=== Begin Enclosure ===

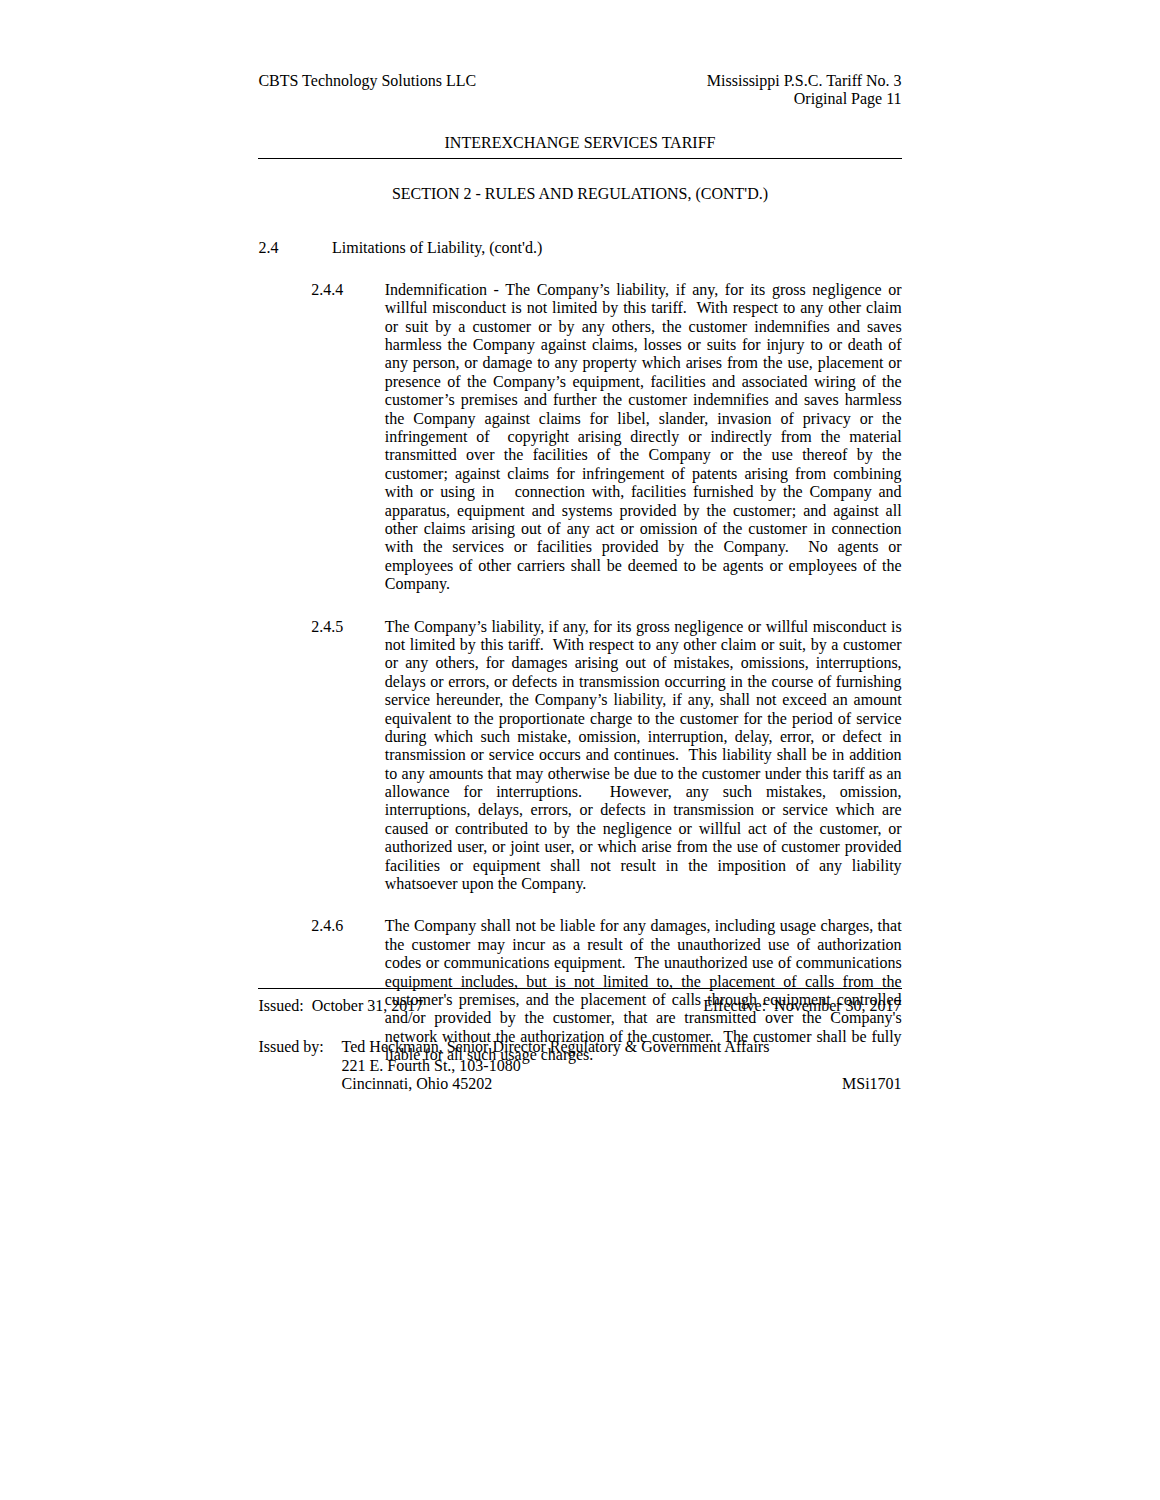CBTS Technology Solutions LLC
Mississippi P.S.C. Tariff No. 3
Original Page 11
INTEREXCHANGE SERVICES TARIFF
SECTION 2 - RULES AND REGULATIONS, (CONT'D.)
2.4
Limitations of Liability, (cont'd.)
2.4.4
Indemnification - The Company’s liability, if any, for its gross negligence or willful misconduct is not limited by this tariff. With respect to any other claim or suit by a customer or by any others, the customer indemnifies and saves harmless the Company against claims, losses or suits for injury to or death of any person, or damage to any property which arises from the use, placement or presence of the Company’s equipment, facilities and associated wiring of the customer’s premises and further the customer indemnifies and saves harmless the Company against claims for libel, slander, invasion of privacy or the infringement of copyright arising directly or indirectly from the material transmitted over the facilities of the Company or the use thereof by the customer; against claims for infringement of patents arising from combining with or using in connection with, facilities furnished by the Company and apparatus, equipment and systems provided by the customer; and against all other claims arising out of any act or omission of the customer in connection with the services or facilities provided by the Company. No agents or employees of other carriers shall be deemed to be agents or employees of the Company.
2.4.5
The Company’s liability, if any, for its gross negligence or willful misconduct is not limited by this tariff. With respect to any other claim or suit, by a customer or any others, for damages arising out of mistakes, omissions, interruptions, delays or errors, or defects in transmission occurring in the course of furnishing service hereunder, the Company’s liability, if any, shall not exceed an amount equivalent to the proportionate charge to the customer for the period of service during which such mistake, omission, interruption, delay, error, or defect in transmission or service occurs and continues. This liability shall be in addition to any amounts that may otherwise be due to the customer under this tariff as an allowance for interruptions. However, any such mistakes, omission, interruptions, delays, errors, or defects in transmission or service which are caused or contributed to by the negligence or willful act of the customer, or authorized user, or joint user, or which arise from the use of customer provided facilities or equipment shall not result in the imposition of any liability whatsoever upon the Company.
2.4.6
The Company shall not be liable for any damages, including usage charges, that the customer may incur as a result of the unauthorized use of authorization codes or communications equipment. The unauthorized use of communications equipment includes, but is not limited to, the placement of calls from the customer's premises, and the placement of calls through equipment controlled and/or provided by the customer, that are transmitted over the Company's network without the authorization of the customer. The customer shall be fully liable for all such usage charges.
Issued: October 31, 2017
Effective: November 30, 2017
Issued by:
Ted Heckmann, Senior Director Regulatory & Government Affairs 221 E. Fourth St., 103-1080 Cincinnati, Ohio 45202 MSi1701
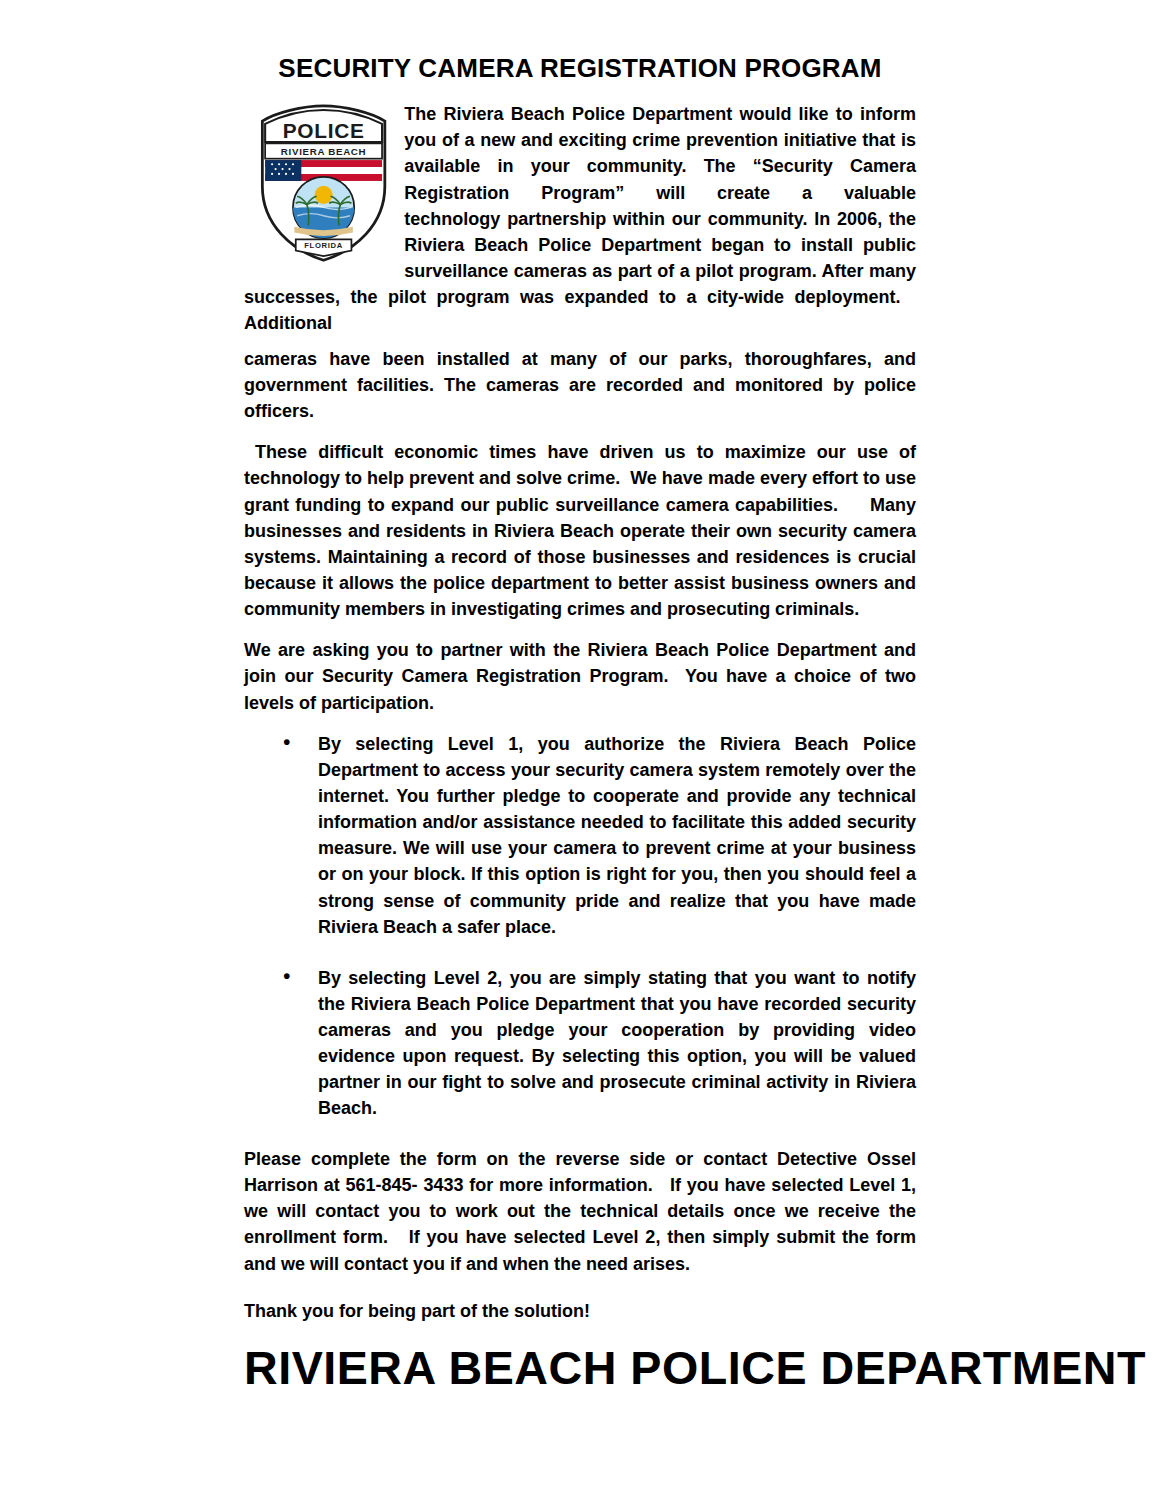SECURITY CAMERA REGISTRATION PROGRAM
POLICE RIVIERA BEACH FLORIDA
The Riviera Beach Police Department would like to inform you of a new and exciting crime prevention initiative that is available in your community. The “Security Camera Registration Program” will create a valuable technology partnership within our community. In 2006, the Riviera Beach Police Department began to install public surveillance cameras as part of a pilot program. After many successes, the pilot program was expanded to a city-wide deployment. Additional
cameras have been installed at many of our parks, thoroughfares, and government facilities. The cameras are recorded and monitored by police officers.
These difficult economic times have driven us to maximize our use of technology to help prevent and solve crime. We have made every effort to use grant funding to expand our public surveillance camera capabilities. Many businesses and residents in Riviera Beach operate their own security camera systems. Maintaining a record of those businesses and residences is crucial because it allows the police department to better assist business owners and community members in investigating crimes and prosecuting criminals.
We are asking you to partner with the Riviera Beach Police Department and join our Security Camera Registration Program. You have a choice of two levels of participation.
By selecting Level 1, you authorize the Riviera Beach Police Department to access your security camera system remotely over the internet. You further pledge to cooperate and provide any technical information and/or assistance needed to facilitate this added security measure. We will use your camera to prevent crime at your business or on your block. If this option is right for you, then you should feel a strong sense of community pride and realize that you have made Riviera Beach a safer place.
By selecting Level 2, you are simply stating that you want to notify the Riviera Beach Police Department that you have recorded security cameras and you pledge your cooperation by providing video evidence upon request. By selecting this option, you will be valued partner in our fight to solve and prosecute criminal activity in Riviera Beach.
Please complete the form on the reverse side or contact Detective Ossel Harrison at 561-845- 3433 for more information. If you have selected Level 1, we will contact you to work out the technical details once we receive the enrollment form. If you have selected Level 2, then simply submit the form and we will contact you if and when the need arises.
Thank you for being part of the solution!
RIVIERA BEACH POLICE DEPARTMENT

=== End Enclosure ===

### [Try it]
Without the pictures, restate all the entries above exactly.

### [The completed task]
CBTS Technology Solutions LLC
Mississippi P.S.C. Tariff No. 3
Original Page 11
INTEREXCHANGE SERVICES TARIFF
SECTION 2 - RULES AND REGULATIONS, (CONT'D.)
2.4
Limitations of Liability, (cont'd.)
2.4.4
Indemnification - The Company’s liability, if any, for its gross negligence or willful misconduct is not limited by this tariff. With respect to any other claim or suit by a customer or by any others, the customer indemnifies and saves harmless the Company against claims, losses or suits for injury to or death of any person, or damage to any property which arises from the use, placement or presence of the Company’s equipment, facilities and associated wiring of the customer’s premises and further the customer indemnifies and saves harmless the Company against claims for libel, slander, invasion of privacy or the infringement of copyright arising directly or indirectly from the material transmitted over the facilities of the Company or the use thereof by the customer; against claims for infringement of patents arising from combining with or using in connection with, facilities furnished by the Company and apparatus, equipment and systems provided by the customer; and against all other claims arising out of any act or omission of the customer in connection with the services or facilities provided by the Company. No agents or employees of other carriers shall be deemed to be agents or employees of the Company.
2.4.5
The Company’s liability, if any, for its gross negligence or willful misconduct is not limited by this tariff. With respect to any other claim or suit, by a customer or any others, for damages arising out of mistakes, omissions, interruptions, delays or errors, or defects in transmission occurring in the course of furnishing service hereunder, the Company’s liability, if any, shall not exceed an amount equivalent to the proportionate charge to the customer for the period of service during which such mistake, omission, interruption, delay, error, or defect in transmission or service occurs and continues. This liability shall be in addition to any amounts that may otherwise be due to the customer under this tariff as an allowance for interruptions. However, any such mistakes, omission, interruptions, delays, errors, or defects in transmission or service which are caused or contributed to by the negligence or willful act of the customer, or authorized user, or joint user, or which arise from the use of customer provided facilities or equipment shall not result in the imposition of any liability whatsoever upon the Company.
2.4.6
The Company shall not be liable for any damages, including usage charges, that the customer may incur as a result of the unauthorized use of authorization codes or communications equipment. The unauthorized use of communications equipment includes, but is not limited to, the placement of calls from the customer's premises, and the placement of calls through equipment controlled and/or provided by the customer, that are transmitted over the Company's network without the authorization of the customer. The customer shall be fully liable for all such usage charges.
Issued: October 31, 2017
Effective: November 30, 2017
Issued by:
Ted Heckmann, Senior Director Regulatory & Government Affairs 221 E. Fourth St., 103-1080 Cincinnati, Ohio 45202 MSi1701
SECURITY CAMERA REGISTRATION PROGRAM
POLICE RIVIERA BEACH FLORIDA
The Riviera Beach Police Department would like to inform you of a new and exciting crime prevention initiative that is available in your community. The “Security Camera Registration Program” will create a valuable technology partnership within our community. In 2006, the Riviera Beach Police Department began to install public surveillance cameras as part of a pilot program. After many successes, the pilot program was expanded to a city-wide deployment. Additional
cameras have been installed at many of our parks, thoroughfares, and government facilities. The cameras are recorded and monitored by police officers.
These difficult economic times have driven us to maximize our use of technology to help prevent and solve crime. We have made every effort to use grant funding to expand our public surveillance camera capabilities. Many businesses and residents in Riviera Beach operate their own security camera systems. Maintaining a record of those businesses and residences is crucial because it allows the police department to better assist business owners and community members in investigating crimes and prosecuting criminals.
We are asking you to partner with the Riviera Beach Police Department and join our Security Camera Registration Program. You have a choice of two levels of participation.
By selecting Level 1, you authorize the Riviera Beach Police Department to access your security camera system remotely over the internet. You further pledge to cooperate and provide any technical information and/or assistance needed to facilitate this added security measure. We will use your camera to prevent crime at your business or on your block. If this option is right for you, then you should feel a strong sense of community pride and realize that you have made Riviera Beach a safer place.
By selecting Level 2, you are simply stating that you want to notify the Riviera Beach Police Department that you have recorded security cameras and you pledge your cooperation by providing video evidence upon request. By selecting this option, you will be valued partner in our fight to solve and prosecute criminal activity in Riviera Beach.
Please complete the form on the reverse side or contact Detective Ossel Harrison at 561-845- 3433 for more information. If you have selected Level 1, we will contact you to work out the technical details once we receive the enrollment form. If you have selected Level 2, then simply submit the form and we will contact you if and when the need arises.
Thank you for being part of the solution!
RIVIERA BEACH POLICE DEPARTMENT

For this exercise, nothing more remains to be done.